Who in the United States will pay to live longer? From a recent Alabama study released this week, African American cancer patients are more willing than whites to exhaust their personal financial resources to extend life, according to a large observational study. Hispanic and Asian patients fell in the middle with 69.1% and 72% spending all they had respectively, reporting a similar willingness to use all of their resources to further extend life.

More than 4,200 lung and colorectal cancer patients were surveyed and it was found that 80% of black patients said they would spend it all to live longer. In white patients, 54.1% were willing to use all their savings to buy themselves additional time in this world.

To account for the possibility that type of insurance might account for racial and ethnic preferences, the researchers excluded Medicaid patients and those who did not report their insurance type.

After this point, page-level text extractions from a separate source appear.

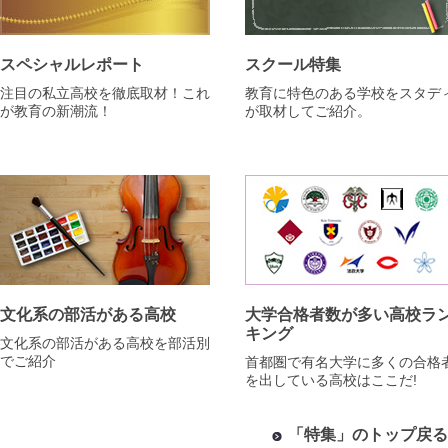
スペシャルレポート
スクール特集
注目の私立高校を徹底取材！これ
教育に特色のある学校をスタデ
が教育の新潮流！
が取材してご紹介。
文化系の部活がある高校
大学合格者数が多い高校ラ
キング
文化系の部活がある高校を部活別
でご紹介
首都圏で有名大学に多くの合格
を出している高校はここだ!
「特集」のトップ戻る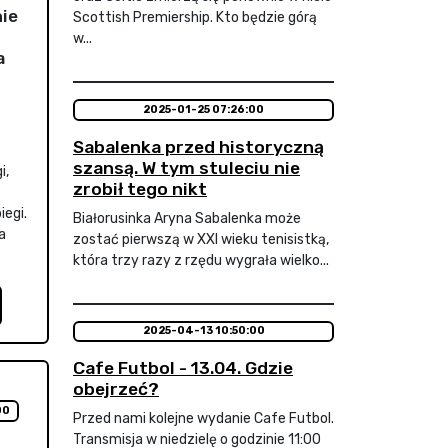
nie
Scottish Premiership. Kto będzie górą
w...
a
2025-01-25 07:26:00
Sabalenka przed historyczną
szansą. W tym stuleciu nie
i,
zrobił tego nikt
iegi.
Białorusinka Aryna Sabalenka może
a
zostać pierwszą w XXI wieku tenisistką,
która trzy razy z rzędu wygrała wielko...
2025-04-13 10:50:00
Cafe Futbol - 13.04. Gdzie
obejrzeć?
00
Przed nami kolejne wydanie Cafe Futbol.
Transmisja w niedzielę o godzinie 11:00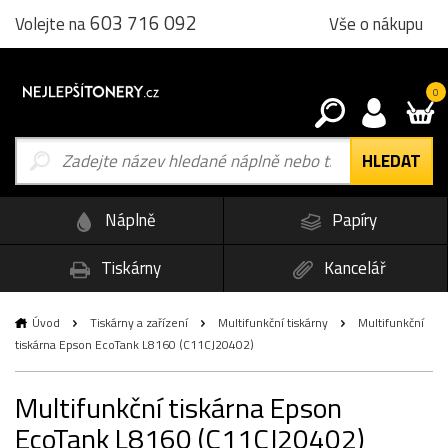
603 716 092
Vše o nákupu
Volejte na
0
Náplně
Papíry
Tiskárny
Kancelář
Úvod
Tiskárny a zařízení
Multifunkční tiskárny
Multifunkční
tiskárna Epson EcoTank L8160 (C11CJ20402)
Multifunkční tiskárna Epson
EcoTank L8160 (C11CJ20402)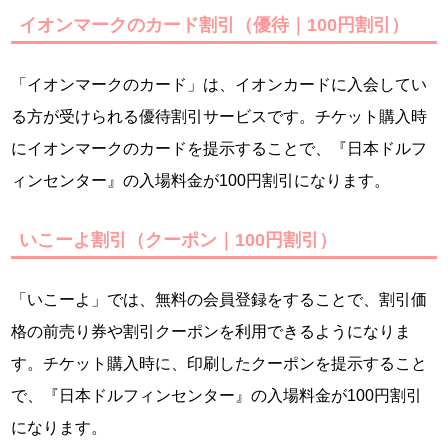
イオンマークのカード割引（優待｜100円割引）
「イオンマークのカード」は、イオンカードに入会してい
る方が受けられる優待割引サービスです。チケット購入時
にイオンマークのカードを提示することで、『日本ドルフ
ィンセンター』の入場料金が100円割引になります。
いこーよ割引（クーポン｜100円割引）
「いこーよ」では、無料の会員登録をすることで、割引価
格の前売り券や割引クーポンを利用できるようになりま
す。チケット購入時に、印刷したクーポンを提示すること
で、『日本ドルフィンセンター』の入場料金が100円割引
になります。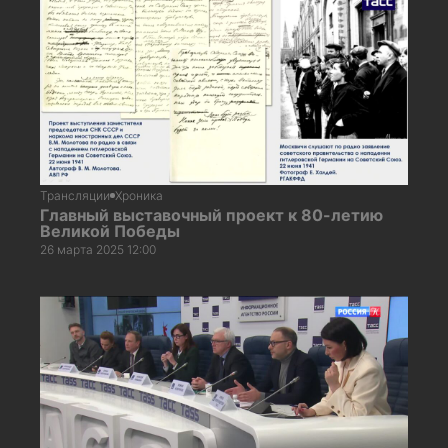
Трансляции
Хроника
Главный выставочный проект к 80-летию
Великой Победы
26 марта 2025 12:00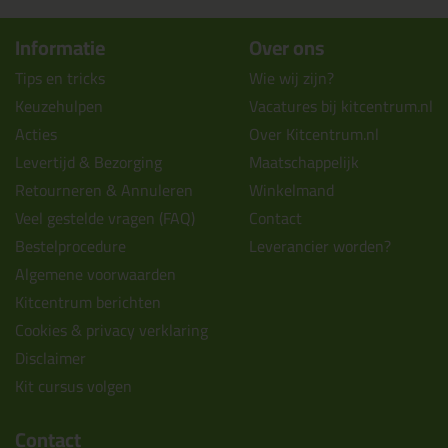
Informatie
Over ons
Tips en tricks
Wie wij zijn?
Keuzehulpen
Vacatures bij kitcentrum.nl
Acties
Over Kitcentrum.nl
Levertijd & Bezorging
Maatschappelijk
Retourneren & Annuleren
Winkelmand
Veel gestelde vragen (FAQ)
Contact
Bestelprocedure
Leverancier worden?
Algemene voorwaarden
Kitcentrum berichten
Cookies & privacy verklaring
Disclaimer
Kit cursus volgen
Contact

By helping clinicians to understand patient preferences, the finding may help them to deliver quality cancer care. The study's authors stated:

"Understanding the cost at which people choose life extending treatment may play an important role in delivering patient centered cancer care. Our results highlight the complexity of treatment decisions and the factors that influence patient preferences. Understanding how treatment preferences align with the care that is actually delivered is an important aspect of delivering patient-centered care."

Aside from race and ethnicity, patients 55 years old or over were less likely to say they'd spend all they had. Also, participants were less willing to expend resources if they supported three or more people compared with those who supported just one.

Compared with patients who were married or living with a partner, divorced or separated people were more willing to spend resources to extend life, and those who thought their fate "was in God's hands" were more willing to spend resources than those who said they didn't know how long they had to live.

The study however did not examine trust in the healthcare system, experiences of discrimination, or religiosity, which all can be huge determining factors for individuals that have the option to prolong life or not. For example, views about death and dying differ among Asian subgroups such as Vietnamese and Japanese patients, Latino subgroups like Mexicans and Dominicans, and even among American blacks and Caribbean blacks all differ greatly.

Overall people want to live longer, but the cost may be enormous and create fallout in places one never expected.

Mapping the human genome and proteins, viewed by many scientists as a first step in prolonging life, is emerging as one of the most compute intensive tasks in history. The effort requires massive amounts of processing power coupled with unprecedented amounts of storage. While most companies are trying to consolidate their computing operations, proponents of genetic research are predicting an unprecedented expansion. They even anticipate a separate and distinct genomic economy.

Personal medicine, an understanding of who is prone to what diseases and what sorts of preventive supplements and activities can improve the odds of survival, all require humongous amounts of data. Whether a patient fully buys into the ability to actually prevent disease, or even whether this market becomes as lucrative as companies and scientists predict, there is no question that demands on computing, storage, power and software development will grow by orders of magnitude over the next decade as aging baby boomers retire from the workforce.